And now ... it's XFL 2.0, folks!
Proving once again that no bad idea ever dies, it just hibernates until someone trips over it, nudges its sleeping carcass with one foot and exclaims "Hey! Look at this! I bet it'll work THIS time!"
There's a lot of that going on right now in the America of Our Only Available President, who never met a proven-to-explode policy he wouldn't roll out again. And so we've got the return of the old trickle-down economics shuck-and-jive, and letting Wall Street robber barons and the big banks off their well-earned leashes again, and a million other tired retreads that always end in disaster and will again this time.
In that sense, Vince McMahon is a man for his times, wanting to reboot the XFL. And to be honest, it was fun the first time, right? Who can forget He Hate Me? Who can forget the whole crazy, Wild West ambience of it all?
That was it was crushed under the weight of the Great American Behemoth, the NFL, was as predictable as everything else about it wasn't. And so the XFL went the way of the USFL, which went the way of the WFL, and for a lot of the same reasons: Because absurdly rich guys who've been successful in other ventures discovered that professional football is a wholly different animal.
(And, in the USFL, it failed because one rich guy turned out to be a lot less smart than most of the rich guys who launch start-up sports leagues. That, of course, would be our Only Available President, who was almost personally responsible for driving the USFL into a tree in less than two years. It was his bright idea to engage the NFL in a bidding war, failing to recognize that that way lay madness. Which is why the Blob has a hearty laugh every time L'Orange's true believers talk about what a brilliant businessman he is.)
Anyway ... you'll go broke taking on the NFL, but you'll never go broke betting there will always be people who think this time it will work. And so here comes another rich guy who's talked himself into believing the Great Behemoth is vulnerable.
It's not, really. Yes, it has its issues. Yes, the TV numbers are down. Yes, the Get Off My Lawn brigades hate that the sport allegedly has been "sissified" because the NFL belatedly has taken an interest in its players' welfare. Bring back guys drooling in their soup again, by God! Those were the days!
And so the Blob can see McMahon's reboot being sold to America with the slogan "The XFL: Football For Real Men." Or, perhaps, "The XFL: Where We Don't Give A (Bleep) If Our Players' Heads Get Turned Into Squash. They're Gettin' Paid, Aren't They?"
OK, So perhaps that's not what this will be. McMahon, in fact, says his reboot will be more family-friendly, and also safer. But we'll see what form it actually takes if it ever actually takes a form..
No, the problem with XFL 2.0 is not that it might present a radically different product. The problem is it wouldn't be different enough. Part of the reason the NFL's numbers are down, after all, is that there's just too much of it. For five months, the NFL is on Monday nights and Thursday nights and Sunday afternoons and Sunday nights, and occasionally even Saturday afternoons and Saturday nights. And so the notion that fans out there are hungering for even more football -- especially if you make it more violent -- seems a trifle head-in-the-clouds-y.

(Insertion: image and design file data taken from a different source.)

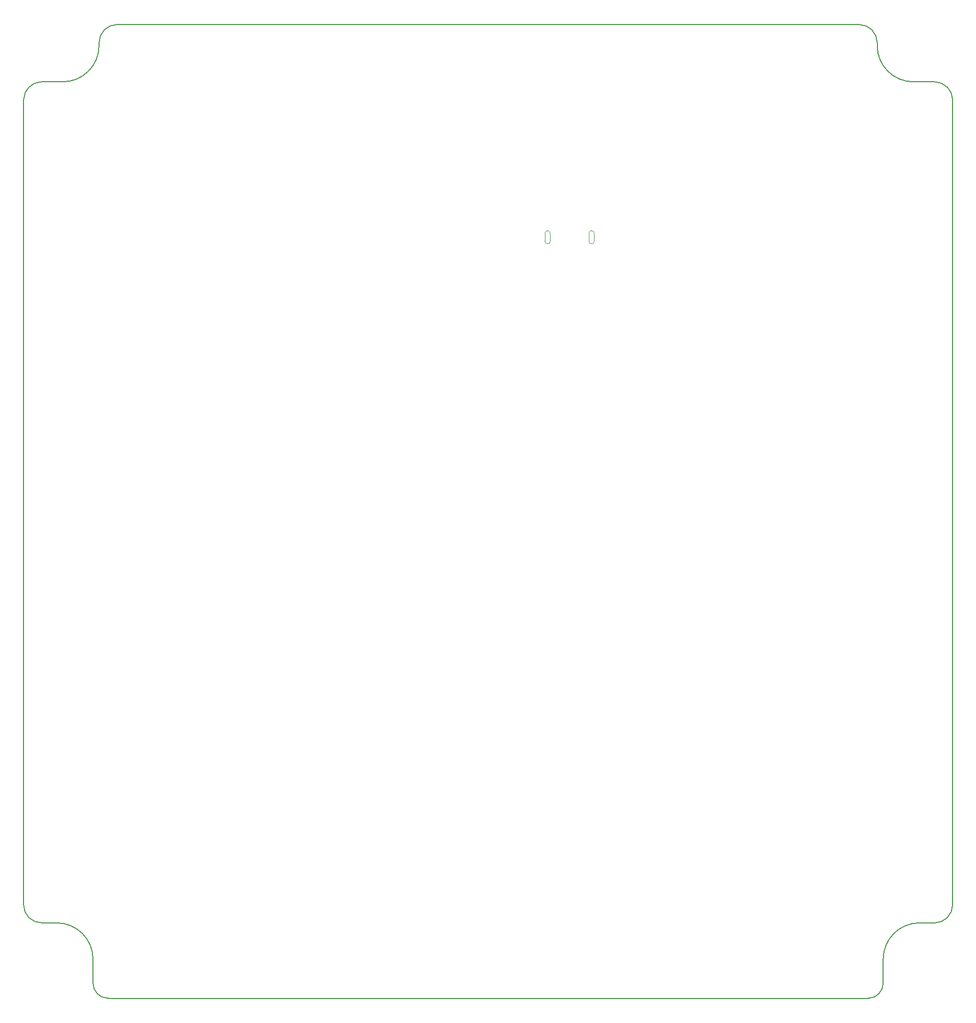
<source format=gko>
G04 #@! TF.GenerationSoftware,KiCad,Pcbnew,(5.99.0-10192-g8d0191151d)*
G04 #@! TF.CreationDate,2021-04-12T23:10:32+03:00*
G04 #@! TF.ProjectId,hellen64_miataNA6_94,68656c6c-656e-4363-945f-6d696174614e,R0.4*
G04 #@! TF.SameCoordinates,PX1406f40PYa852d20*
G04 #@! TF.FileFunction,Profile,NP*
%FSLAX46Y46*%
G04 Gerber Fmt 4.6, Leading zero omitted, Abs format (unit mm)*
G04 Created by KiCad (PCBNEW (5.99.0-10192-g8d0191151d)) date 2021-04-12 23:10:32*
%MOMM*%
%LPD*%
G01*
G04 APERTURE LIST*
G04 #@! TA.AperFunction,Profile*
%ADD10C,0.127000*%
G04 #@! TD*
G04 #@! TA.AperFunction,Profile*
%ADD11C,0.120000*%
G04 #@! TD*
G04 APERTURE END LIST*
D10*
X5500000Y12500000D02*
G75*
G02*
X11500000Y6500000I0J-6000000D01*
G01*
X3000000Y12500000D02*
G75*
G02*
X0Y15500000I0J3000000D01*
G01*
X6500000Y152000000D02*
X3000000Y152000000D01*
X15500000Y161500000D02*
X138500000Y161500000D01*
X12500000Y158000000D02*
G75*
G02*
X6500000Y152000000I-6000000J0D01*
G01*
X138500000Y161500000D02*
G75*
G02*
X141500000Y158500000I0J-3000000D01*
G01*
X14000000Y0D02*
G75*
G02*
X11500000Y2500000I0J2500000D01*
G01*
X11500000Y6500000D02*
X11500000Y2500000D01*
X154000000Y149000000D02*
X154000000Y15500000D01*
X141500000Y158500000D02*
X141500000Y158000000D01*
X12500000Y158500000D02*
X12500000Y158000000D01*
X0Y149000000D02*
X0Y15500000D01*
X147500000Y152000000D02*
G75*
G02*
X141500000Y158000000I0J6000000D01*
G01*
X151000000Y152000000D02*
G75*
G02*
X154000000Y149000000I0J-3000000D01*
G01*
X140000000Y0D02*
X14000000Y0D01*
X147500000Y152000000D02*
X151000000Y152000000D01*
X0Y149000000D02*
G75*
G02*
X3000000Y152000000I3000000J0D01*
G01*
X5500000Y12500000D02*
X3000000Y12500000D01*
X142500000Y2500000D02*
G75*
G02*
X140000000Y0I-2500000J0D01*
G01*
X148500000Y12500000D02*
X151000000Y12500000D01*
X142500000Y6500000D02*
G75*
G02*
X148500000Y12500000I6000000J0D01*
G01*
X154000000Y15500000D02*
G75*
G02*
X151000000Y12500000I-3000000J0D01*
G01*
X142500000Y2500000D02*
X142500000Y6500000D01*
X12500000Y158500000D02*
G75*
G02*
X15500000Y161500000I3000000J0D01*
G01*
D11*
G04 #@! TO.C,J1*
X93704107Y125557962D02*
X93704107Y126937617D01*
X87297293Y126878120D02*
X87297293Y125498465D01*
X94591814Y126871981D02*
X94591814Y125492326D01*
X86409586Y125564101D02*
X86409586Y126943756D01*
X94591815Y126871981D02*
G75*
G03*
X93704108Y126937617I-446837J-7527D01*
G01*
X87297294Y126878120D02*
G75*
G03*
X86409587Y126943756I-446837J-7527D01*
G01*
X93704109Y125557962D02*
G75*
G03*
X94591813Y125492326I446835J7526D01*
G01*
X86409588Y125564101D02*
G75*
G03*
X87297292Y125498465I446835J7526D01*
G01*
G04 #@! TD*
M02*

</source>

And here's the other thing: McMahon is rebooting this on the premise there's a vast pool of talent out there to be tapped. And it's true there are some 1,000 players who get cut by NFL teams every year. But as XFL 1.0 showed us, a lot of the reason those players got cut is because they weren't very good. Even without the XFL, the overall quality of quarterbacking in the NFL is often shockingly deficient. How bad will it be in the reconstituted XFL?
Even if the "safer" vision goes out the window, and you let edge rushers take QBs' heads off, mount them on the down markers and march up and down the sidelines howling at the moon.
The XFL: We Got Your Concussion Protocol Right Here.